__Task requirements__
Repeat only the lines from the one holding "(889, 613) = (618, 240): black" down to the last line of the listing below, including both of those lines.

-------

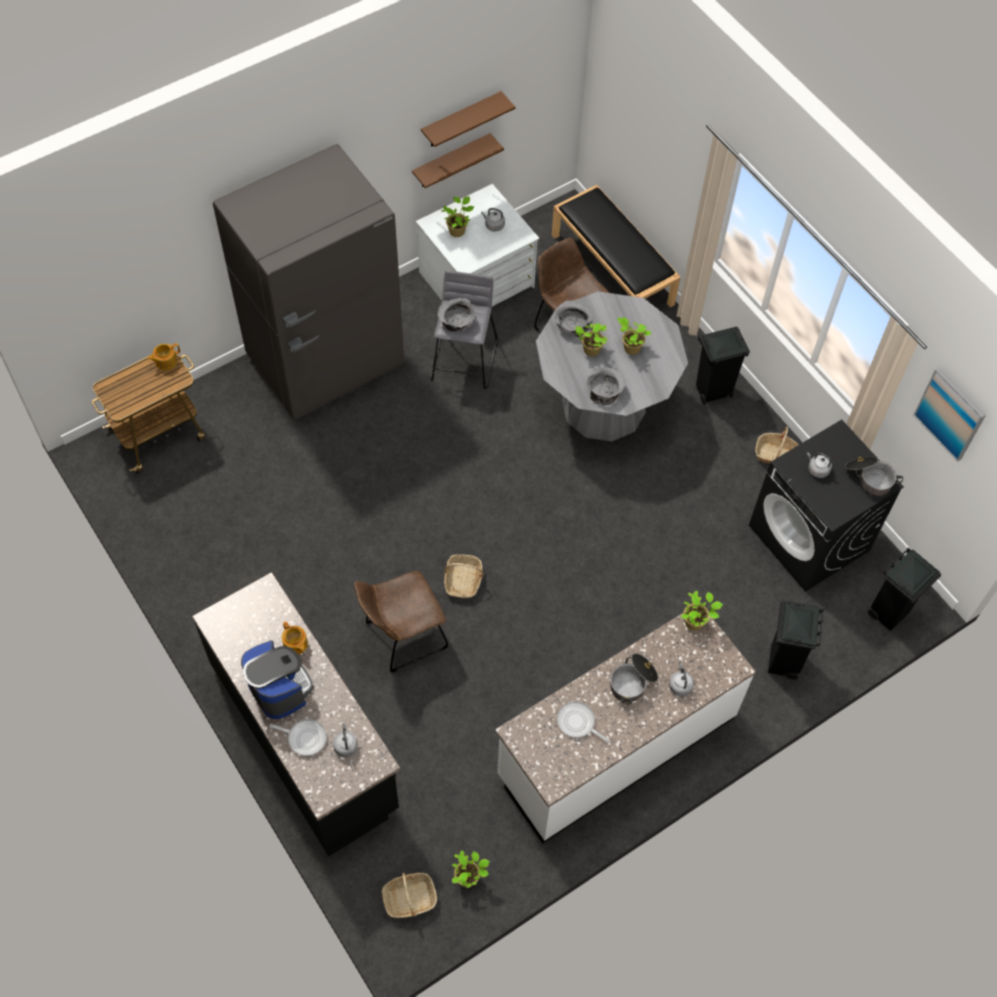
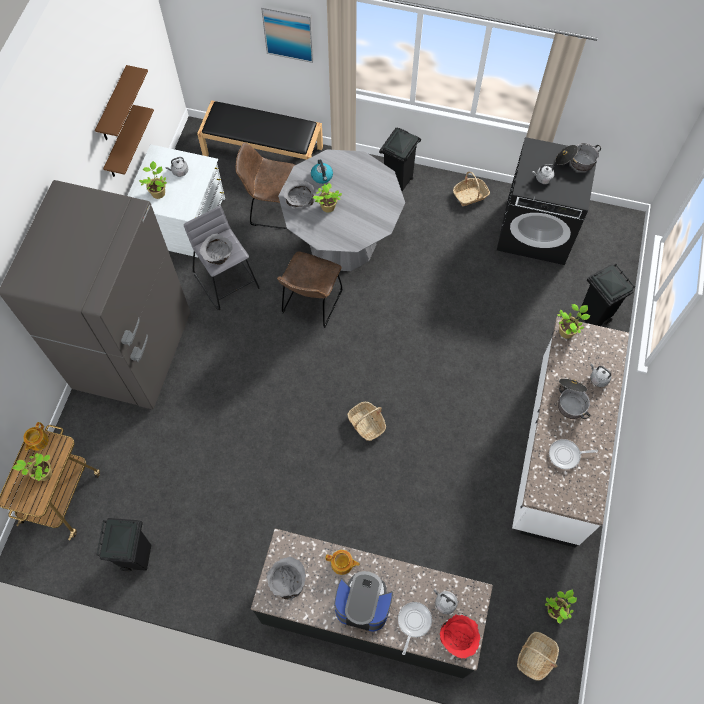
camera: 40 degrees left, 5 degrees up
(304, 738) = (413, 622): frying pan -> frying pan turned 45 degrees counterclockwise
(328, 782) = (459, 638): none -> red bowl
(402, 637) = (365, 493): brown chair -> brown chair (311, 304)
(605, 391) = (362, 227): grey bowl -> grey bowl (287, 579)
(614, 319) = (322, 176): none -> kettle
(630, 347) = (350, 187): potted plant -> potted plant (43, 474)
(889, 613) = (618, 240): black trash can -> black trash can (137, 556)
(950, 413) = (621, 78): picture -> picture (288, 33)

-------

__Output__
(889, 613) = (618, 240): black trash can -> black trash can (137, 556)
(950, 413) = (621, 78): picture -> picture (288, 33)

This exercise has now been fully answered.